▶ Task instructions:
Search the records below for the word "with". Pull out each line that has it.
***** Source records
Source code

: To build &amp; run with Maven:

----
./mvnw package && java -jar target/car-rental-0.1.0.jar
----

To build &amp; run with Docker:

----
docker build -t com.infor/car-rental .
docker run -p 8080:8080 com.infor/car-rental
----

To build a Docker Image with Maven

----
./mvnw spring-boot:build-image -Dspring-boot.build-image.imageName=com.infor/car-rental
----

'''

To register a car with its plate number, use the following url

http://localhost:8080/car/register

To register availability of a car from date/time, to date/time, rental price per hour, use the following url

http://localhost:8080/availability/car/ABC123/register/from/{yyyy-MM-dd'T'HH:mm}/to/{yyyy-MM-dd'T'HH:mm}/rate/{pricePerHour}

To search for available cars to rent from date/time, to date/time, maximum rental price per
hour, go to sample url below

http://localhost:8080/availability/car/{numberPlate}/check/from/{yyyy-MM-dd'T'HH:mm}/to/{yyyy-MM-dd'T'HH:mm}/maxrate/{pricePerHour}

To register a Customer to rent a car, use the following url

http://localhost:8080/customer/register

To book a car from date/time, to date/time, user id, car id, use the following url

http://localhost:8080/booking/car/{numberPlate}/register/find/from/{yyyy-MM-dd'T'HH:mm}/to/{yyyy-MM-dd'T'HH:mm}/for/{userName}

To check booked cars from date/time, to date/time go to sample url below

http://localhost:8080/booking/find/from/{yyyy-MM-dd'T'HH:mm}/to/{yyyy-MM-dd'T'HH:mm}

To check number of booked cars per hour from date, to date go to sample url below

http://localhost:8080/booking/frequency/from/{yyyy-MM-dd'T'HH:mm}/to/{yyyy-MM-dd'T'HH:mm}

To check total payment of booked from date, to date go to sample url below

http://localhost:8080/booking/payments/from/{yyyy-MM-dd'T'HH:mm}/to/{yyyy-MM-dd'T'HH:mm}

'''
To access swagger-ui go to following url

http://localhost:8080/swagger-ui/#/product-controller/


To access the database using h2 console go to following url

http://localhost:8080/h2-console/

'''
**********
▶ Response area:
: To build &amp; run with Maven:
To build &amp; run with Docker:
To build a Docker Image with Maven
To register a car with its plate number, use the following url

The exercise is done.